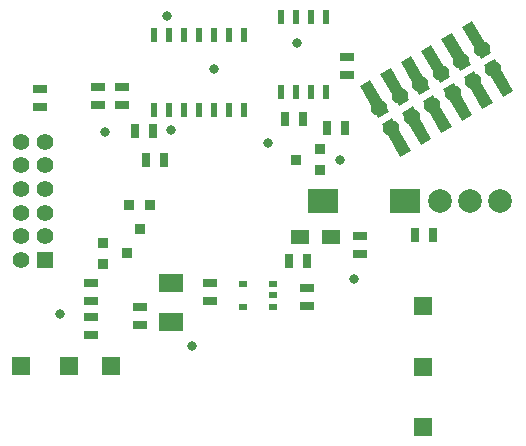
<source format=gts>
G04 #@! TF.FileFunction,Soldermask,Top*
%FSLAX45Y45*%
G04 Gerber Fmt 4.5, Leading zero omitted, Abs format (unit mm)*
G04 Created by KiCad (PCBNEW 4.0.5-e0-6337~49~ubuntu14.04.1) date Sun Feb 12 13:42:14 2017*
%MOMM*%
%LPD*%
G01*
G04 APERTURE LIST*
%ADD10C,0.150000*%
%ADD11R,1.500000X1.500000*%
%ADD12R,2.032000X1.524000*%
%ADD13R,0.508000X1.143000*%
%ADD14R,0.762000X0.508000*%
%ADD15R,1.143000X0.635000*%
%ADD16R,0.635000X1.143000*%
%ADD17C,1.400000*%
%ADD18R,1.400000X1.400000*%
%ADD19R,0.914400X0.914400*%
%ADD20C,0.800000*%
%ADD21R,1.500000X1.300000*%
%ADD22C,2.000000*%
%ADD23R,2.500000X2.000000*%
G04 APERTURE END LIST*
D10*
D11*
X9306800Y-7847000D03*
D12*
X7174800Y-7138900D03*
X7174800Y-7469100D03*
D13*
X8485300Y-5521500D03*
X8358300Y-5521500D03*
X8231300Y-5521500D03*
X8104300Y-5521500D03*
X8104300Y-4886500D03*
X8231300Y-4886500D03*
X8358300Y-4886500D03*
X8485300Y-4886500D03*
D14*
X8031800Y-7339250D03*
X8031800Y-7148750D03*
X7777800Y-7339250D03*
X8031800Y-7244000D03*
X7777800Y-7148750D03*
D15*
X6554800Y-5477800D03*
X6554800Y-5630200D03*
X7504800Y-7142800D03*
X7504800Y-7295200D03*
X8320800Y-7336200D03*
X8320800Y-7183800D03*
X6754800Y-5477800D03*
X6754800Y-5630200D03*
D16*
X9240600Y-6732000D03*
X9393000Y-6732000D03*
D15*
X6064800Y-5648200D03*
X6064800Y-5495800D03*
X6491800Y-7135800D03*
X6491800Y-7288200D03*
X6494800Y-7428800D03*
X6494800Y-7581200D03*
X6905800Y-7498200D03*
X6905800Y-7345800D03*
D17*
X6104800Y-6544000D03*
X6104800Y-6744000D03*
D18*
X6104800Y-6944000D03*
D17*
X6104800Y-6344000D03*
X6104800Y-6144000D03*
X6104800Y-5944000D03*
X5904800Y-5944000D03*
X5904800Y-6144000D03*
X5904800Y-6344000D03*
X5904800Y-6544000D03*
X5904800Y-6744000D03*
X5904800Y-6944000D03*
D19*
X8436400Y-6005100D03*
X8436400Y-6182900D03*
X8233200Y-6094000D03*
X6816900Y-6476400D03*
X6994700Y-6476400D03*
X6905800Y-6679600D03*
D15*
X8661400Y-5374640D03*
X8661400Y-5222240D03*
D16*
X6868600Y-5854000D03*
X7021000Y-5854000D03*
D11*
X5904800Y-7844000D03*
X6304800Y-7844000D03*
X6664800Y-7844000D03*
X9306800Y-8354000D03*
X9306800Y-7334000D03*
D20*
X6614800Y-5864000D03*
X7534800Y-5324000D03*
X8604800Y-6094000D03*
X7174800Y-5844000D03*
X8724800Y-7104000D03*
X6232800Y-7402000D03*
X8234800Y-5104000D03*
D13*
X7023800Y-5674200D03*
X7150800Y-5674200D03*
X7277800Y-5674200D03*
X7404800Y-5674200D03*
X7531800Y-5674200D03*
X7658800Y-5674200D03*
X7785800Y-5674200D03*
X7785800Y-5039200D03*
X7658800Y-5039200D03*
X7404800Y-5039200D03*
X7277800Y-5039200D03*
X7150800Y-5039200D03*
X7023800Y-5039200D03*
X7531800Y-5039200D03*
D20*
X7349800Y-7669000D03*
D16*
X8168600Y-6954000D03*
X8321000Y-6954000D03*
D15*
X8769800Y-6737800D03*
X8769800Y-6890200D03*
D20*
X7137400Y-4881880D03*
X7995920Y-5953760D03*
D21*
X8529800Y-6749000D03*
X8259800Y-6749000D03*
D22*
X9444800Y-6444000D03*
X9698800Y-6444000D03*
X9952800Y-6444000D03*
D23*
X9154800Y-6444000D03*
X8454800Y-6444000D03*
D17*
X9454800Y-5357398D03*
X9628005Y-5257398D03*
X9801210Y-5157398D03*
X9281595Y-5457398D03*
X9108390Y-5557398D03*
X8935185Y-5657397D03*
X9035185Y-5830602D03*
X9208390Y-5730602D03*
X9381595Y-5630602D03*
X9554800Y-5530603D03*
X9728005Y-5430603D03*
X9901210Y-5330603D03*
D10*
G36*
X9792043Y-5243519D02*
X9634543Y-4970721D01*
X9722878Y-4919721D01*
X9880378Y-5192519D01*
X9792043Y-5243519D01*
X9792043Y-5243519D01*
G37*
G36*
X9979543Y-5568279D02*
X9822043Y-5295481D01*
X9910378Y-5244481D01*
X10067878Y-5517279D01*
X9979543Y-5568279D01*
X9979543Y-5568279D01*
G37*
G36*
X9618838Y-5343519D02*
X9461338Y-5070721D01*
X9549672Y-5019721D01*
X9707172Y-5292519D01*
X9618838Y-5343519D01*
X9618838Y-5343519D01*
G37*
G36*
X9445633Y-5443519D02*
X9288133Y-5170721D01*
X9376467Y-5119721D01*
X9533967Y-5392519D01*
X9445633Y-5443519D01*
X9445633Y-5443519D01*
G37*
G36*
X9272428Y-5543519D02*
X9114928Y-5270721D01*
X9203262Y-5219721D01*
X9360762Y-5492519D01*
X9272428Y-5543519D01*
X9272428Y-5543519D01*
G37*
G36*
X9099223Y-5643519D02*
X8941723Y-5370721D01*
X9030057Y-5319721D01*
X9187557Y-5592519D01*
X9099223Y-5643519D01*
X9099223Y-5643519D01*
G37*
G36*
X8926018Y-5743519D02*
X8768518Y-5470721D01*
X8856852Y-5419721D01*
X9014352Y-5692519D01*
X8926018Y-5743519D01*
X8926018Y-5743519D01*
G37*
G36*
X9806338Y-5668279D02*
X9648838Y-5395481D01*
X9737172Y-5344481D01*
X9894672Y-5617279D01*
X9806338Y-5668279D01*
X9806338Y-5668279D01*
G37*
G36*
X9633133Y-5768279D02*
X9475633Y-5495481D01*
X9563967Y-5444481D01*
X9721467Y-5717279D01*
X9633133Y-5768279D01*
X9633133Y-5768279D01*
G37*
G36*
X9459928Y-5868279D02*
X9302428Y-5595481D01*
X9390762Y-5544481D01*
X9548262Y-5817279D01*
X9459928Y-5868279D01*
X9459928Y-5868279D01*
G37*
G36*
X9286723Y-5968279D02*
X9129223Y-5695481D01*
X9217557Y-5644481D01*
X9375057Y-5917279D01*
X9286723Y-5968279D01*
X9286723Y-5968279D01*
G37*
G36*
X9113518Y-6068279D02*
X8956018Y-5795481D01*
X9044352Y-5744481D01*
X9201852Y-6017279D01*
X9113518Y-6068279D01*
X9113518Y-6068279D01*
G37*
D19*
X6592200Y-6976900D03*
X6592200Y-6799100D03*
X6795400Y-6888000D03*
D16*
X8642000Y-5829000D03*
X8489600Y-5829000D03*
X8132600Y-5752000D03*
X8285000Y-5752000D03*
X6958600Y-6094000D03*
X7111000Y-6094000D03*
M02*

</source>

────────────────

To do
Take the records above and return, word for word, only the lines that fall from the line with "X6994700Y-6476400D03*" to the line with "X7277800Y-5674200D03*", both of them included.

Answer section
X6994700Y-6476400D03*
X6905800Y-6679600D03*
D15*
X8661400Y-5374640D03*
X8661400Y-5222240D03*
D16*
X6868600Y-5854000D03*
X7021000Y-5854000D03*
D11*
X5904800Y-7844000D03*
X6304800Y-7844000D03*
X6664800Y-7844000D03*
X9306800Y-8354000D03*
X9306800Y-7334000D03*
D20*
X6614800Y-5864000D03*
X7534800Y-5324000D03*
X8604800Y-6094000D03*
X7174800Y-5844000D03*
X8724800Y-7104000D03*
X6232800Y-7402000D03*
X8234800Y-5104000D03*
D13*
X7023800Y-5674200D03*
X7150800Y-5674200D03*
X7277800Y-5674200D03*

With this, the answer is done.